Proper tire maintenance goes a long way in ensuring safety and keeping a fleet vehicle on the road. But using many of the tips and tricks that people pass along could be putting drivers in danger.
Taking shortcuts is the quickest way to getting in trouble. So whether it’s inspecting, inflating or repairing tires, fleet companies should always perform the appropriate maintenance techniques in order to keep their drivers safe and vehicles running at an optimal level.
A warning from the tire pressure monitor system (TPMS) can be ignored for a while because the vehicle can probably go hundreds of miles before service is actually required.
Vehicle warning systems are implemented for a reason, and companies need to take them seriously.

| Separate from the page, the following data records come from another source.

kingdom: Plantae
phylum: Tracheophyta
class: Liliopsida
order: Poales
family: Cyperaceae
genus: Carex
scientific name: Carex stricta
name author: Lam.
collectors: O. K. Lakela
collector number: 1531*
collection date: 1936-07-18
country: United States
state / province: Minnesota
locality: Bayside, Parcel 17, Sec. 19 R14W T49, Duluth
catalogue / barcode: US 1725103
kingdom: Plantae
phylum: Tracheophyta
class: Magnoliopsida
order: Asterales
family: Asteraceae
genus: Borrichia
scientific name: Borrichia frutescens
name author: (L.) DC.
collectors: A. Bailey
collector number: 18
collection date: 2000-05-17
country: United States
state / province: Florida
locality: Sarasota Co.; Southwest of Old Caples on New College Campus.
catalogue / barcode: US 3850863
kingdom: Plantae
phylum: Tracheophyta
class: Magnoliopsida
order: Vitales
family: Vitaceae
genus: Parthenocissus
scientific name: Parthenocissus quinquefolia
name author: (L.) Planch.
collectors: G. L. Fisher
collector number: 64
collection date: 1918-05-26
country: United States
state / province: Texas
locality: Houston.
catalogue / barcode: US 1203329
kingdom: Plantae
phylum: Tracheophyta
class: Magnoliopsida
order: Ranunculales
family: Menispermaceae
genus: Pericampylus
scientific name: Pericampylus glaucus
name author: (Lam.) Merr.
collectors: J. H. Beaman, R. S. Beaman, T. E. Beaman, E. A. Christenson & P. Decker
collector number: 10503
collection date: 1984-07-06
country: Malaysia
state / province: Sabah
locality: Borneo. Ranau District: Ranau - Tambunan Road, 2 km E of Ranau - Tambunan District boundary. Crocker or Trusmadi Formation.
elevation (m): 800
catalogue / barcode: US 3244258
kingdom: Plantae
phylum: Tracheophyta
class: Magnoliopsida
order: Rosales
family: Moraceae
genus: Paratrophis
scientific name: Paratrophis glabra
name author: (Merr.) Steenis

By ignoring the warning, damage could be caused to the vehicle and could possibly lead to an accident.
If there is still tread design on the tire, then it is safe to use.
A variety of applications do not put a lot of miles on a tire, so the tire rubber can get too old to properly stretch, which can cause it to crack. The tires should be inspected after five years of use and then every year thereafter. At the 10-year mark, they should be replaced, regardless of how much tread remains on the tires.
Applying a plug-type repair or flat fixer fluid that is injected through the tire valve is acceptable.
Neither the United States Department of Transportation nor any tire company accepts this type of procedure. And using either will void the warranty of the tires.
Tips for Fleet Drivers
- Routinely look for any traces of tread wear or damage.
- The utmost important aspect of tire maintenance is proper tire inflation.
- Regularly rotating tires will help prevent irregular and premature wear.